Some commentators forecast a return to the rivalries of Cold War - but with a more complex and darker twist that will test international law and global politics in ways that rarely happened in the US-Soviet standoff.
In seizing the Ukrainian peninsula, Putin argued Russia had the right to intervene to protect ethnic Russians there and recover land handed from Russia to Ukraine during the time of the Soviet Union. Yet Ukraine's own borders were legally endorsed by Russia itself in 1994. For many Europeans, Putin has given a terrifying justification for land-grabs in Moldova, Belarus and the Baltic states where there are Russian minorities. But by assaulting international law, his move also has repercussions beyond Europe, setting a precedent for any powerful country that wants to bully a weaker one.
"Russia's recent conduct is often framed narrowly as the start of a new cold war with America. In fact it poses a broader threat to countries everywhere because Mr Putin has driven a tank over the existing world order," the Economist commented. "Mr Putin's new order, in short, is built on revanchism, a reckless disdain for the truth and the twisting of the law to mean whatever it suits those in power. That makes it no order at all."
The crisis has sparked soul-searching in Brussels, which seems to have badly misjudged Putin and the risks arising from the downfall of his Ukrainian ally, Viktor Yanukovych.
After three weeks of firefighting aimed at preventing the crisis from worsening, the upcoming summits offer leaders a chance to shape the West's longer strategy, say observers.
"In the Crimea, Russia scored appreciable gains in comparison to the diplomatic cost. It has to understand that the cost-benefit outcome will be less favourable for annexing other Ukrainian provinces," Cyrille Bret, a political scientist at France's elite Sciences-Po school, told the Herald by email.
Leaders will have to mull whether to increase military spending, which has been on a declining path since the end of the Cold War, and revive the forward-defence posture in frontline Nato states, as they successfully did to ward off the Soviet threat.

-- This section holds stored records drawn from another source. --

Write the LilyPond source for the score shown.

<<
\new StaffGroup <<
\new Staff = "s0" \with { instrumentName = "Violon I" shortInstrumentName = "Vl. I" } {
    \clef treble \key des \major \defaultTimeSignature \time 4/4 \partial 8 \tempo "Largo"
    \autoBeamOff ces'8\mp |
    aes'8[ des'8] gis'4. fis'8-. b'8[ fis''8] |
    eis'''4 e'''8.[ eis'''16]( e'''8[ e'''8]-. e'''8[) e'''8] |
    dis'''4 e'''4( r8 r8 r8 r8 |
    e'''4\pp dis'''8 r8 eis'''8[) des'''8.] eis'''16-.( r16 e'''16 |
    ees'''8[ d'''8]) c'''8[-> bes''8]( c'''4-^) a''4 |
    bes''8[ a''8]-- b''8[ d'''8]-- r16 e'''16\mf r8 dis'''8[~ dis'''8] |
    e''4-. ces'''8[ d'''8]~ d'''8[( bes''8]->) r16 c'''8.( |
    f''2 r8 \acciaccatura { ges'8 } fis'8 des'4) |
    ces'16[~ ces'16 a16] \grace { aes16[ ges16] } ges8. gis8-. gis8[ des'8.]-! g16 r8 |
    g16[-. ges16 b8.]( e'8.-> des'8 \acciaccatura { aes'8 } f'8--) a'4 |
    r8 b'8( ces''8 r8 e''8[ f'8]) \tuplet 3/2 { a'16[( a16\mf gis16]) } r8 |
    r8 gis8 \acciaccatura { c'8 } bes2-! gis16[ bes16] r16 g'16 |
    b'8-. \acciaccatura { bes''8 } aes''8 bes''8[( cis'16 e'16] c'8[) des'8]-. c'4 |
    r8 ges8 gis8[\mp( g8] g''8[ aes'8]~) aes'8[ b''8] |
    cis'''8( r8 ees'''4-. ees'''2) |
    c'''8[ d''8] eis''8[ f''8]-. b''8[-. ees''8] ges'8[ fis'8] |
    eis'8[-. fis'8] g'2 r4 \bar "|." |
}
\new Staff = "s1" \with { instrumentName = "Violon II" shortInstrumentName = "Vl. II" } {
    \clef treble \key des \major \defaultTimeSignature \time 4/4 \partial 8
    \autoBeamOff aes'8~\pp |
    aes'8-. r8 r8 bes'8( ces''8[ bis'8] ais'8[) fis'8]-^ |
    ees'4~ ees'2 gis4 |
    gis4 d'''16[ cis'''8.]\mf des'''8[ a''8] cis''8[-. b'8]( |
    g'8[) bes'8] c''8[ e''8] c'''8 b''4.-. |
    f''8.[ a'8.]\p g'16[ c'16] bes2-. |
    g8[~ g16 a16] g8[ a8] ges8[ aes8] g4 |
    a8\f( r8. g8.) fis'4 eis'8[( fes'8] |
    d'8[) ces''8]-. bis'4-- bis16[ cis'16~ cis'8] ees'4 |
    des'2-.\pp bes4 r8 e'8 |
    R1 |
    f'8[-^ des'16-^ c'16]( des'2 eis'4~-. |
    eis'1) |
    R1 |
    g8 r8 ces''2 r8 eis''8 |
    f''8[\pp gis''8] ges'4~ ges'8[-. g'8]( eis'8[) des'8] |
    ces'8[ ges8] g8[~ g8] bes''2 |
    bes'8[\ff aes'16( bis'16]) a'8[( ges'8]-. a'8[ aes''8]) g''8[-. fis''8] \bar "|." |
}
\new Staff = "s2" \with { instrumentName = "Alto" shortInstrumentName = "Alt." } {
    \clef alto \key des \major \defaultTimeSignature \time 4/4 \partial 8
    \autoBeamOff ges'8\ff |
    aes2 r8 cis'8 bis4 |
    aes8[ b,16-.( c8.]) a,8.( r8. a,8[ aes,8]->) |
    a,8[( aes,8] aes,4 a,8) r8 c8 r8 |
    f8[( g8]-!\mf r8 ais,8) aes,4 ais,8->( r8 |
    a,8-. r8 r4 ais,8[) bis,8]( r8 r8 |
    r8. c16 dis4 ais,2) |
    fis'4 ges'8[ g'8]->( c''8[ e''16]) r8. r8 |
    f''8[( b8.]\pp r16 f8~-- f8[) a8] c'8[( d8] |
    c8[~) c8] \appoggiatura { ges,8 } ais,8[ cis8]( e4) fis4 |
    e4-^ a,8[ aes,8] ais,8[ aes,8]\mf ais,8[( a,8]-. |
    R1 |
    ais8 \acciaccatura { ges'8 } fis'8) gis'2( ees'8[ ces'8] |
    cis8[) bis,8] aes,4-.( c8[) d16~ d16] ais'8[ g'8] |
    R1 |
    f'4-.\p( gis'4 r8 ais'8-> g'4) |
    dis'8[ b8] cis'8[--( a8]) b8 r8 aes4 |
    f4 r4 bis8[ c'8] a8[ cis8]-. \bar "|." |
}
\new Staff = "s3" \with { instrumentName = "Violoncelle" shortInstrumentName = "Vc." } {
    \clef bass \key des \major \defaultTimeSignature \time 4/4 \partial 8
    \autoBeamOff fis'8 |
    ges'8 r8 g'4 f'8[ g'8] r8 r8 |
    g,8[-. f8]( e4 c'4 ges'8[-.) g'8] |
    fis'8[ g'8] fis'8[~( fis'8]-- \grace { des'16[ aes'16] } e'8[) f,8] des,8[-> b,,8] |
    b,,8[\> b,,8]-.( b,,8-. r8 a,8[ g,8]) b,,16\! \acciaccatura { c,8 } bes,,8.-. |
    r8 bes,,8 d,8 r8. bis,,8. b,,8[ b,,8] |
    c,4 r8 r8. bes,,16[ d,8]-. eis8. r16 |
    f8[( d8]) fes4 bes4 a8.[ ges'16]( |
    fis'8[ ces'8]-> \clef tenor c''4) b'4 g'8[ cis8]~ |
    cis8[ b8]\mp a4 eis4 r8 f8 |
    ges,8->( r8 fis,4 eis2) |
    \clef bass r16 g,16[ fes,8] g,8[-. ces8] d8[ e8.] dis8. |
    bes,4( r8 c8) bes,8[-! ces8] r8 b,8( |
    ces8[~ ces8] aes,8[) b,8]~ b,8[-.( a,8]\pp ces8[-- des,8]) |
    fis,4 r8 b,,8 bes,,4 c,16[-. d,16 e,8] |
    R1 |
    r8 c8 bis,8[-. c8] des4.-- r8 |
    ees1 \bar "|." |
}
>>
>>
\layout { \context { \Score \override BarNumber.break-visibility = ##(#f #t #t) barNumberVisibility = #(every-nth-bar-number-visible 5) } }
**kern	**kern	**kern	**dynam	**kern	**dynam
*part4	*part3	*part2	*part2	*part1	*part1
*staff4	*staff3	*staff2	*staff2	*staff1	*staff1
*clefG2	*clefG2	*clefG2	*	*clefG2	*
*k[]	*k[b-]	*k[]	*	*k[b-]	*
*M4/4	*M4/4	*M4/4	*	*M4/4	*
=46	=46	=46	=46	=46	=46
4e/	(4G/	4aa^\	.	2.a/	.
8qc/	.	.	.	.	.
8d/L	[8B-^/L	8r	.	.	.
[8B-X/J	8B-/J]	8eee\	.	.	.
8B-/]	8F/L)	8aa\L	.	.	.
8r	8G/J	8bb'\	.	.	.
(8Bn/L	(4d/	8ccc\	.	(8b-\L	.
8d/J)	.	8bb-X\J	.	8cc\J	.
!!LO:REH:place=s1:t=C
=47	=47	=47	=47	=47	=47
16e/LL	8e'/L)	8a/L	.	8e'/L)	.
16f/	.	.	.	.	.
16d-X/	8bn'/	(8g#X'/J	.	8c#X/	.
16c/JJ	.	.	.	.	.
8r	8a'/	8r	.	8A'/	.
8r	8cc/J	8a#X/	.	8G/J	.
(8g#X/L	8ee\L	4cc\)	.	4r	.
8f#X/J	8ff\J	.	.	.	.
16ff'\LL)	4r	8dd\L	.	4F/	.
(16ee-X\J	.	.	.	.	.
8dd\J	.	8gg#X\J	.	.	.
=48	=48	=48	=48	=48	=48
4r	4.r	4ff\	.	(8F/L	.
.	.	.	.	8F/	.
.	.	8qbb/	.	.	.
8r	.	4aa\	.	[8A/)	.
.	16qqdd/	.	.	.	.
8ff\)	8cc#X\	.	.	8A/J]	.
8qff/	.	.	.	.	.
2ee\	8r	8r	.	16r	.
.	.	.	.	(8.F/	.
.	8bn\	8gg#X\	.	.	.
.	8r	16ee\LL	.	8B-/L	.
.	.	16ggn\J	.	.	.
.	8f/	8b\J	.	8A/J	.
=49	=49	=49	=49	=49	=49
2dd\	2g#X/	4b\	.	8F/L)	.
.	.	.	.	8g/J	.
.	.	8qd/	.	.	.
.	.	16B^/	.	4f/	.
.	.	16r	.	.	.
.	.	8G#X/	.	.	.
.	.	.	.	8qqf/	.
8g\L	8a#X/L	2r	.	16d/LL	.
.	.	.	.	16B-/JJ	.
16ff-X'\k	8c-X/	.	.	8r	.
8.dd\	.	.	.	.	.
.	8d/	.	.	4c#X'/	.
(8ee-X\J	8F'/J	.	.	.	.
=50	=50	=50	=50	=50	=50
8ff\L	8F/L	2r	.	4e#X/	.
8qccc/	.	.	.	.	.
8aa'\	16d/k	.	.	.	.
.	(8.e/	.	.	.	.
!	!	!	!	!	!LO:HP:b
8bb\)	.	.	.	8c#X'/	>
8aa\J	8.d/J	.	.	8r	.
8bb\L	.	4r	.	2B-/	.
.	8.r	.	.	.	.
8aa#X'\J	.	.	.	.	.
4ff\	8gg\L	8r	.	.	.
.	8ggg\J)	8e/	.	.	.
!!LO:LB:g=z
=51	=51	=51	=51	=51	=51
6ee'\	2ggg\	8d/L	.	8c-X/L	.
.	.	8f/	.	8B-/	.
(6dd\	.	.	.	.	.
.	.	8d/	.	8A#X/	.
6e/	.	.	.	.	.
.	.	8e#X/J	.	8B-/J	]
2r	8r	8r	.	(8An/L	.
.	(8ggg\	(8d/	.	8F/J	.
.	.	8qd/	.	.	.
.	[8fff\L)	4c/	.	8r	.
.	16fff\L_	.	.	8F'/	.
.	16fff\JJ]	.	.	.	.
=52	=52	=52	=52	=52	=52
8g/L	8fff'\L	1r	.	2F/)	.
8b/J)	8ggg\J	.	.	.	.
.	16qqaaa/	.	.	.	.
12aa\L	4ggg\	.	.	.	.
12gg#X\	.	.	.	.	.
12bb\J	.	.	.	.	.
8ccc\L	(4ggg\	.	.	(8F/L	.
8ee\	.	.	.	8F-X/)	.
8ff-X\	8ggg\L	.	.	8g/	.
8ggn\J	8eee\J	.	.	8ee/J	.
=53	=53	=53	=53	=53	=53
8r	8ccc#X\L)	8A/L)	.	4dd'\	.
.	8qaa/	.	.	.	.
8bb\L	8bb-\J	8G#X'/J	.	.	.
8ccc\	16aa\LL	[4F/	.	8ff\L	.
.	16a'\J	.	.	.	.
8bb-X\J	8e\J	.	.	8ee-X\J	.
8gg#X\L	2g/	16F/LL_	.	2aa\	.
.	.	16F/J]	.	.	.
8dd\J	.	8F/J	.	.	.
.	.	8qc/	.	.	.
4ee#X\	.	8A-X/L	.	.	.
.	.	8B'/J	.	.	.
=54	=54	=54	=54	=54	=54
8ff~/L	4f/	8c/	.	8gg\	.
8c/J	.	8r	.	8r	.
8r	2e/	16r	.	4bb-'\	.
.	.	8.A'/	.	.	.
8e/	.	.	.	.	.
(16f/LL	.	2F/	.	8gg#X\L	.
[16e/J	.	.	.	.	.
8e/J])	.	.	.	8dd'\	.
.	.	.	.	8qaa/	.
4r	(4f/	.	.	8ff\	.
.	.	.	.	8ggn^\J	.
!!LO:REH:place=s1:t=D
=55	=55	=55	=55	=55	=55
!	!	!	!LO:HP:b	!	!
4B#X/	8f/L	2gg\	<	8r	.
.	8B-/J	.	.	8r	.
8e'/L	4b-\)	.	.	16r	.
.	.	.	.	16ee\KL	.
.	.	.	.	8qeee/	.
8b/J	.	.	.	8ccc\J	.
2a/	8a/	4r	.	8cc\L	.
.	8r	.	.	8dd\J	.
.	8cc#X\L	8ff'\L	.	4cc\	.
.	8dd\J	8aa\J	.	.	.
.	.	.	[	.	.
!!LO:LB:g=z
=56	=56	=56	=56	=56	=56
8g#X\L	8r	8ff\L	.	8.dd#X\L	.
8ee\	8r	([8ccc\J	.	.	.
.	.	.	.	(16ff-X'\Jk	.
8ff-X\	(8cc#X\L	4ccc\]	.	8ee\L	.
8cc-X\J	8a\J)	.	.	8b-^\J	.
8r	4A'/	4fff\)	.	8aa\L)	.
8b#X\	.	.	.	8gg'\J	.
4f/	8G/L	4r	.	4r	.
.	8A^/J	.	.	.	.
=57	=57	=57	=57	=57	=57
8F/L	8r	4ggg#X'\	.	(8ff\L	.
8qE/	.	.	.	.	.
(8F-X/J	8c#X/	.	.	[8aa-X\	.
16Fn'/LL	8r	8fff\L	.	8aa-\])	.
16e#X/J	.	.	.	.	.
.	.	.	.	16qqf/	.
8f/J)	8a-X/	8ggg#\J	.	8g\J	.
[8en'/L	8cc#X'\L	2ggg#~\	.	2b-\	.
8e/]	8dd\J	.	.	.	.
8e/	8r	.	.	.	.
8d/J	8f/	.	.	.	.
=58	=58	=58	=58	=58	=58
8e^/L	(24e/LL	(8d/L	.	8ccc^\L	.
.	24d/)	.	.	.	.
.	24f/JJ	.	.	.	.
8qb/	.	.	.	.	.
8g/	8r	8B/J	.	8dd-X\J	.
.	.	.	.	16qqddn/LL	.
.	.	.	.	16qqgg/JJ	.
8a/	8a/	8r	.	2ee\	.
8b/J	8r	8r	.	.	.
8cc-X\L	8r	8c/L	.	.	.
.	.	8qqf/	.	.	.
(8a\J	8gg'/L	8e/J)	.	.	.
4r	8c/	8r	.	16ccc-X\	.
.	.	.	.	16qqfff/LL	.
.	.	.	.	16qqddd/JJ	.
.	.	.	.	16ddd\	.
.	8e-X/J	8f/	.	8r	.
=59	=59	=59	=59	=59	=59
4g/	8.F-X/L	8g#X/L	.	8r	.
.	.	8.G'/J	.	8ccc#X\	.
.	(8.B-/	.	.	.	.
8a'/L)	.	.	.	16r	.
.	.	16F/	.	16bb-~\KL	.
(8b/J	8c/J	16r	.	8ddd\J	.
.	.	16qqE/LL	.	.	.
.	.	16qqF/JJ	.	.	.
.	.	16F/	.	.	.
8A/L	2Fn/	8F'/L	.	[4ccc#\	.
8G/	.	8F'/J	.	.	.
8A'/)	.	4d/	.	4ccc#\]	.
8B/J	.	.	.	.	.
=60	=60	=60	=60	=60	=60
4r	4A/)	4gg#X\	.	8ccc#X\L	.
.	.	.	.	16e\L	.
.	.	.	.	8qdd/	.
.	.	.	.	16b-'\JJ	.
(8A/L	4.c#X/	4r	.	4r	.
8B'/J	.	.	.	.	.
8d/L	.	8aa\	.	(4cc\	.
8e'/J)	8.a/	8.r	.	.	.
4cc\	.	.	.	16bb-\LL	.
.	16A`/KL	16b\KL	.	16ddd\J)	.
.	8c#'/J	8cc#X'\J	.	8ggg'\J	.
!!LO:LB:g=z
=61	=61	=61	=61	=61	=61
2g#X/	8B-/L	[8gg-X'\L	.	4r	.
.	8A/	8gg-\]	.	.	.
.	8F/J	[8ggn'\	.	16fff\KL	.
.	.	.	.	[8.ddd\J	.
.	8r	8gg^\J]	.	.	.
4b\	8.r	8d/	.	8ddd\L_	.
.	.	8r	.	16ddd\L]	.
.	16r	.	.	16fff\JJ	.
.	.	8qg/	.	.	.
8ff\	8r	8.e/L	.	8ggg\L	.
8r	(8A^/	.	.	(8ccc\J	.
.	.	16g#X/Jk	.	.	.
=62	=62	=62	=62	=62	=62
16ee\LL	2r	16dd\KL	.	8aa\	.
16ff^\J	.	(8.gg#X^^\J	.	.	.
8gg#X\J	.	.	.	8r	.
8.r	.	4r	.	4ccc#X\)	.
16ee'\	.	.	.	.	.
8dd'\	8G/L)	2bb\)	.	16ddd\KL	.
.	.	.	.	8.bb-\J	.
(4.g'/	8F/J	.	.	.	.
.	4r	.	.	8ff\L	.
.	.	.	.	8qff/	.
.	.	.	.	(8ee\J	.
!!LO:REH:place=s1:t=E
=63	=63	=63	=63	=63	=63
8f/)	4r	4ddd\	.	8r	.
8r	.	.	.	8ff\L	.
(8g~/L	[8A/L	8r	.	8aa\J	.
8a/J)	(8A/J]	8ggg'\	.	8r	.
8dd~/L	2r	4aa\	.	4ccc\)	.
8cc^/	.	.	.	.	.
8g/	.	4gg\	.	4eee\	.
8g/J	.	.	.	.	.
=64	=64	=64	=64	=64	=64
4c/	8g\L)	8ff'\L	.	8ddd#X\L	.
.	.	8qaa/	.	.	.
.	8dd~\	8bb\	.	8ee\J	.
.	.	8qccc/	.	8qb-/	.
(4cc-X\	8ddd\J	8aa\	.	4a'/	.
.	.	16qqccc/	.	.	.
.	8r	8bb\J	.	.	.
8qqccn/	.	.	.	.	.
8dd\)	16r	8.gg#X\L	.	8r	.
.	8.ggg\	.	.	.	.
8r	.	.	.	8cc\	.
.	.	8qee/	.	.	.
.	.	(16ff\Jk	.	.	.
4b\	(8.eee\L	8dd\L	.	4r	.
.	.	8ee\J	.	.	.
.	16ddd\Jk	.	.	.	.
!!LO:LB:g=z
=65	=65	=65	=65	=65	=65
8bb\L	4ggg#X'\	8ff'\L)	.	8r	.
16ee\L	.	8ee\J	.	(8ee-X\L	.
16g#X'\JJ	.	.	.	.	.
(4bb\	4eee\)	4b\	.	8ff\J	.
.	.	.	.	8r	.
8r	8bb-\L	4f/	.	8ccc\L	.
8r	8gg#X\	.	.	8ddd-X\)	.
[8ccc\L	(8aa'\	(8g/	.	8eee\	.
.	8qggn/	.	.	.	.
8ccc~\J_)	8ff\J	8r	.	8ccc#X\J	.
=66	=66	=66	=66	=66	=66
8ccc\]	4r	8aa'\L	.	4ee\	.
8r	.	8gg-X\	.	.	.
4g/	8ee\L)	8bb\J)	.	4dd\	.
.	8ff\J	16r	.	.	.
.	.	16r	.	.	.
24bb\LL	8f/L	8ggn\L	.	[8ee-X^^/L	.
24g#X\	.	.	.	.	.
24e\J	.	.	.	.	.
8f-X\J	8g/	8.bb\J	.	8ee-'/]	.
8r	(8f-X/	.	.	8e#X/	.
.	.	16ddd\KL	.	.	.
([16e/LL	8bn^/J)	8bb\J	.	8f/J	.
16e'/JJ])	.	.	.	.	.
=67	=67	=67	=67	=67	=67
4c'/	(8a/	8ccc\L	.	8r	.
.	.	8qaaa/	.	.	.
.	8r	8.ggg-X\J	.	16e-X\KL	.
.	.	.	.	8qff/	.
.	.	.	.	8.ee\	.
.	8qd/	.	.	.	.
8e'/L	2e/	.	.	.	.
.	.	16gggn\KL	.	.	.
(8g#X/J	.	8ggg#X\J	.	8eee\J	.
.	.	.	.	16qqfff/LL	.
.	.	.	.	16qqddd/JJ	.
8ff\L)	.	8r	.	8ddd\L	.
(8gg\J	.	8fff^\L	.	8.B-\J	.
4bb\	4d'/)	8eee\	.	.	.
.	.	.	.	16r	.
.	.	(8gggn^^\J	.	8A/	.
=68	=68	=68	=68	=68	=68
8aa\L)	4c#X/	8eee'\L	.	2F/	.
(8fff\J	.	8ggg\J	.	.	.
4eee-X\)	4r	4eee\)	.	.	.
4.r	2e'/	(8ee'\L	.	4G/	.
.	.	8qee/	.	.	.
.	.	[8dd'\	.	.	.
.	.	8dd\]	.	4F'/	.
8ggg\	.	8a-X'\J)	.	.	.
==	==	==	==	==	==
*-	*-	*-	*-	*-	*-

At the risk of inflaming Putin, they will have to decide about whether to provide Ukraine with military assistance and, eventually, renew the prospect of Nato membership. The alliance offered Ukraine this in 2008, but it was turned down in 2010 by Yanukovych.
Western leaders will also have to look at increasing the political price for Russia, excluding it from big international gatherings and organisations and diplomatic processes, such as the conflict in Syria and Iran's nuclear programme, to discourage it from further seizures.
Obama is to meet in The Hague with President Xi Jinping of China, whose country abstained in a UN Security Council vote on Crimea. Britain, Canada, France, Germany, Italy, Japan and the United States may formally suspend Russia from the G7 gathering, according to a reliable source in Brussels.
"What will be clear for the entire world to see is that Russia is increasingly isolated and the United States is leading the international community in supporting the government of Ukraine and the people of Ukraine and imposing costs on Russia," said US National Security Adviser Susan Rice.
The EU, for its part, is talking of speeding up talks to conclude political and economic pacts with other post-Soviet republics such as Moldova and Georgia - a process that is grievous to Putin, who laments the loss of Russian influence since the breakup of the Soviet Union.
Another strategic path will be how to shore up Ukraine to prevent it from imploding after revolution.
"If you don't support Ukraine politically and economically, then you are basically saying to the Russians you don't really care," Bobo Lo, a former Australian diplomat in Moscow and an associate fellow at the Chatham House think-tank in London, told the Herald.
The task is huge, said Lo. The country is bankrupt, rife with corruption and reeling from the loss of Crimea.